◆ **CONSIGNES**
1 - Dans le texte sur les « mariages gris », quelle loi est présentée comme déjà suffisamment lourde contre les mariages de complaisance ?
2 - Rédigez, s'il vous plaît, la suite du commentaire sur les « mariages gris », en reprenant juste après sa dernière phrase.

◆ **TEXTE**
###

JC. Moreau JC. Moreau 31 janvier 2010 15:33

@ L’auteur,

 

Pardonnez mon insistance mais je ne crois pas avoir déformé votre propos.

 

CONCERNANT VOTRE CONCLUSION SUR LES AVANTAGES DU DIVORCE

 

Quels sont vos deux principaux arguments pour disqualifier par avance toute réforme législative contre les « mariages gris » ? D’une part, vous insistez sur le fait que la preuve des intentions frauduleuses d’un candidat au mariage est difficile à produire : « Mais il est bien difficile de déterminer la frontière de la sincérité d’un amour. La plupart des couples "sincèrement amoureux" auraient bien du mal à définir leur amour, leur raison de s’aimer, la nature de leur sincérité ». Et d’autre part, vous affirmez qu’en tout état de cause, la tromperie est « la règle des relations amoureuses et même, plus généralement, des relations humaines ».


À la suite de quoi vous concluez, occultant la question de la tromperie pour ne retenir que l’hypothèse de « l’erreur personnelle » du conjoint abusé – ce qui revient à tolérer la duplicité de l’un au nom de la naïveté de l’autre... –, que : « Le divorce et la possibilité de remariage sont des éléments modérateurs en cas d’erreur personnelle [ et que ] L’État ne doit pas s’ingérer dans cette affaire. Les dispositifs de la loi du 26 novembre 2003 sont déjà suffisamment lourds pour donner des outils répressifs adaptés aux mariages de complaisance, qu’ils soient « gris » ou blancs ».

###

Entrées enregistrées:
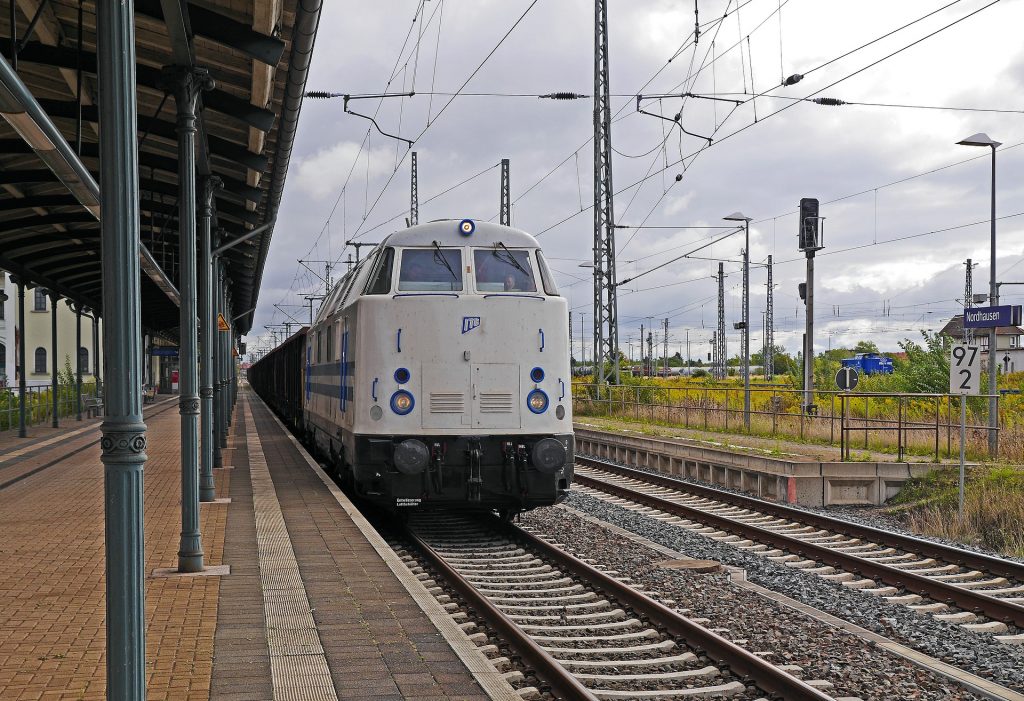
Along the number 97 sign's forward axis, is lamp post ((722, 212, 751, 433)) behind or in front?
behind

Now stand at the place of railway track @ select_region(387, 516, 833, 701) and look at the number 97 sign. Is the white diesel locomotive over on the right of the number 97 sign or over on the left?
left

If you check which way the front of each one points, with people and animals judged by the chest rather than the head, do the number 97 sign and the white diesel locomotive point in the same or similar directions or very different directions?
same or similar directions

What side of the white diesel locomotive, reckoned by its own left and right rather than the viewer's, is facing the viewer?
front

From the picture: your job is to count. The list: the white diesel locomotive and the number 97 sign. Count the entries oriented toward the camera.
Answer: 2

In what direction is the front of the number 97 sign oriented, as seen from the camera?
facing the viewer

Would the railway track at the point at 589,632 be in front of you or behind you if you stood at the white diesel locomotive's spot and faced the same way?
in front

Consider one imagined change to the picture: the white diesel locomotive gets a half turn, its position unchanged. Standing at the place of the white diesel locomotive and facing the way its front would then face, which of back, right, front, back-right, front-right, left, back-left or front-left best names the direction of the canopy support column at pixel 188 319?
back-left

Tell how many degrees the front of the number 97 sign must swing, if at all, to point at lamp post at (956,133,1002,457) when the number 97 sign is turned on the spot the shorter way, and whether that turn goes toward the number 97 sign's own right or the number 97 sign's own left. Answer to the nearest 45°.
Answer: approximately 180°

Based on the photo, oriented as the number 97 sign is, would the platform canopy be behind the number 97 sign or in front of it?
in front

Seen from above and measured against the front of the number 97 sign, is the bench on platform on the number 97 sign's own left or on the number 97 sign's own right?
on the number 97 sign's own right

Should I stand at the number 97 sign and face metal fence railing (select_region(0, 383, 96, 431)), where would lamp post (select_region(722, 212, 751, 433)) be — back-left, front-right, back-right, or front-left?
front-right
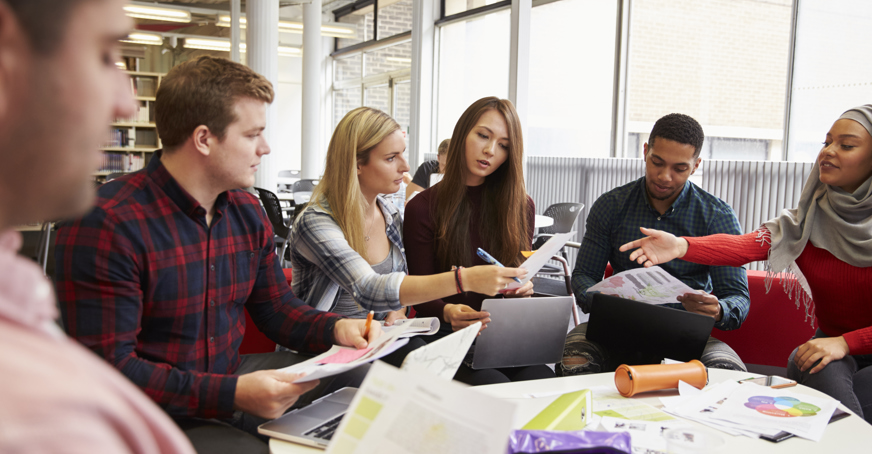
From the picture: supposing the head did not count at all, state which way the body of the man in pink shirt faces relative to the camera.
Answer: to the viewer's right

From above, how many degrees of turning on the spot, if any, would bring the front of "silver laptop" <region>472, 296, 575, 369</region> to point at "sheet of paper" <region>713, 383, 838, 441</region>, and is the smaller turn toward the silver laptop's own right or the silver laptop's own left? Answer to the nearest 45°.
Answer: approximately 135° to the silver laptop's own right

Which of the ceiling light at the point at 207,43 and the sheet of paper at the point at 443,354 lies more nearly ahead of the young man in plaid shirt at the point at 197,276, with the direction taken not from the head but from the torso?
the sheet of paper

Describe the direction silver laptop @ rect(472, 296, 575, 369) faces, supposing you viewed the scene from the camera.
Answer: facing away from the viewer

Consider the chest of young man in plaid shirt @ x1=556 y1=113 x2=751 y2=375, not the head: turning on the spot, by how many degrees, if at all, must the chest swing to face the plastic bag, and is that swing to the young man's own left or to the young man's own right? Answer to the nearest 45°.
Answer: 0° — they already face it

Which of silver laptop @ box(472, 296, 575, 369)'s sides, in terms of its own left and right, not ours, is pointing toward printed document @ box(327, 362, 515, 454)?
back

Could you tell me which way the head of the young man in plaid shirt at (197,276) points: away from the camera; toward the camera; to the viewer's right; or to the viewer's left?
to the viewer's right

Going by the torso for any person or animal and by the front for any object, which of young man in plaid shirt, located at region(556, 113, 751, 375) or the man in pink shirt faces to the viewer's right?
the man in pink shirt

###

◆ **RÉPONSES**
1 - La loi du 26 novembre 2003.

2 -
Or votre raisonnement sur le divorce me paraît tout à fait discutable, ne serait-ce que parce qu’il n’existe pas de « divorce pour le droit à l’erreur » dans les textes législatifs. Et ce pour une raison simple, le divorce a pour but de sanctionner un événement conjugal postérieur à la conclusion du mariage :  soit l’usure de la vie conjugale ( c’est-à-dire les divorces par consentement mutuel, par acceptation du principe de la rupture du mariage ou pour cause d’altération définitive du lien conjugal ), soit un manquement aux obligations conjugales (c’est-à-dire le divorce pour faute). La procédure de divorce se distingue en cela de la procédure d’annulation, qui vise à sanctionner un vice antérieur à la formation du mariage (même si ce vice n’est découvert, nécessairement, qu’après la célébration du mariage), et notamment « l’erreur sur les qualités essentielles du conjoint ».

 

Ainsi sans même parler de la question spécifique des « mariages gris », votre préférence pour le divorce atteste à mon sens d’une certaine confusion entre deux procédures foncièrement différentes, tant du point de vue de leur raison d’être que de leurs effets.


Il me semble d’ailleurs important de rappeler que la consécration du divorce par consentement mutuel et la reconnaissance de la nullité du mariage pour « erreur sur les qualités essentielles du conjoint » résultent d’une seule et même loi promulguée en 1975. Preuve que dans l’esprit du législateur, la divorce et la nullité du mariage avaient chacun une fonction spécifique. D’ailleurs afin d’encourager les tribunaux à privilégier l’annulation du mariage (l’esprit de la réforme de 1975 était de dépénaliser la dissolution du lien conjugal), la loi prévoyait initialement que le juge pourrait rétablir d’office la véritable qualification des faits et prononcer la nullité lorsqu’une action en divorce serait intentée par erreur (Rapport fait devant l’Assemblée nationale au nom de la Commission des lois par M. Donnez sur le projet de loi portant réforme du divorce – Rap. A.N. n° 1681. T.1. p.39).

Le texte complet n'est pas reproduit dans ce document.